En revanche, une vidéo de la conception et la mise en place de la boule a été jugée contrefaisante :

« la vidéo, qui montre les étapes de la construction de la boule à facettes, son installation dans les jardins du Luxembourg et les effets de cette boule sur les bâtiments environnants lors de l'événement Nuit Blanche, constitue une reproduction non autorisée de l'oeuvre protégée. »

Quid alors de l’exposition de la boule aux Galeries Lafayette ? A cet égard, l’auteur soutenait que c’était bien son oeuvre qui était reproduite, à savoir la boule, mais aussi la grue et les projecteurs, de même que l’effet sur le paysage.

Mais la Cour ne l’a pas suivi dans ce raisonnement. Selon elle, au sein du grand magasin,  la boule à facette était exposée dans une « fonction usuelle d’agrément », d’une manière différente de son utilisation en tant qu’oeuvre dans le cadre de la « Nuit blanche » :

« l’effet produit par la boule à facettes sur l'environnement ne pouvait être le même, alors que M. [C] soutient lui-même avec force que ce qui fait l'originalité de son oeuvre ' La maîtresse de la Tour Eiffel' réside précisément dans l'impact de la boule et de son éclairage sur le perception de l'environnement. »

En somme, quoique géante, c’était bien simplement une boule à facettes qui était exposée et non l’oeuvre elle-même. Le raisonnement peut paraître un peu court.

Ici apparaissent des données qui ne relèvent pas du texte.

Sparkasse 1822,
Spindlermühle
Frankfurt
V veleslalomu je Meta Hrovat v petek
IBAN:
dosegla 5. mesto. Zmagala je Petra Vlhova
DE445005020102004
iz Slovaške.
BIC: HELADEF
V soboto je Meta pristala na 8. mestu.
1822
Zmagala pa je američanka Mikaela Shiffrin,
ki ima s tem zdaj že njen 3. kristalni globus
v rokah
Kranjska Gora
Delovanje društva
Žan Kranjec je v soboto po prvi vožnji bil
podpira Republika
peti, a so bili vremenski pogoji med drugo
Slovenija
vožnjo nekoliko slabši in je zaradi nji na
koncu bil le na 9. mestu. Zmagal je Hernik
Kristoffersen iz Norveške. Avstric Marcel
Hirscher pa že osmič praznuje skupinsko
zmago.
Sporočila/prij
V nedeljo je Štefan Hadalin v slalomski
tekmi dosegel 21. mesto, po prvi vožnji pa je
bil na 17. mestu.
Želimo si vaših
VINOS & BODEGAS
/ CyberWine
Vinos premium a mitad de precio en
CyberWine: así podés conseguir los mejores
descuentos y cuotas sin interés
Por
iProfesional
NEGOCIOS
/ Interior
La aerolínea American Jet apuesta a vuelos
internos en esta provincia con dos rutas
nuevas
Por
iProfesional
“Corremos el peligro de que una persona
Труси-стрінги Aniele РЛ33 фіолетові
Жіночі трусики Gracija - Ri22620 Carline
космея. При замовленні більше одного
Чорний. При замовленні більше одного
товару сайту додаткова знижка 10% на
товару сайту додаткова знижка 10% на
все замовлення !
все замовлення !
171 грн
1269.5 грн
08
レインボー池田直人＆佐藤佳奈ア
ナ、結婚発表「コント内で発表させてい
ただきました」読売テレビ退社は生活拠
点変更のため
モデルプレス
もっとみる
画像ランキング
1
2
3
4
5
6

Et, en l’espèce, la société Acoustique Française a été condamnée à payer à l’artiste une somme substantielle, 60.000 euros, au titre de l’utilisation de la vidéo sur son site, ce qui semble particulièrement élevé… étant rappelé que la boule appartient à la société, qui l’a conçue et qui ne peut donc pas communiquer sur sa propriété.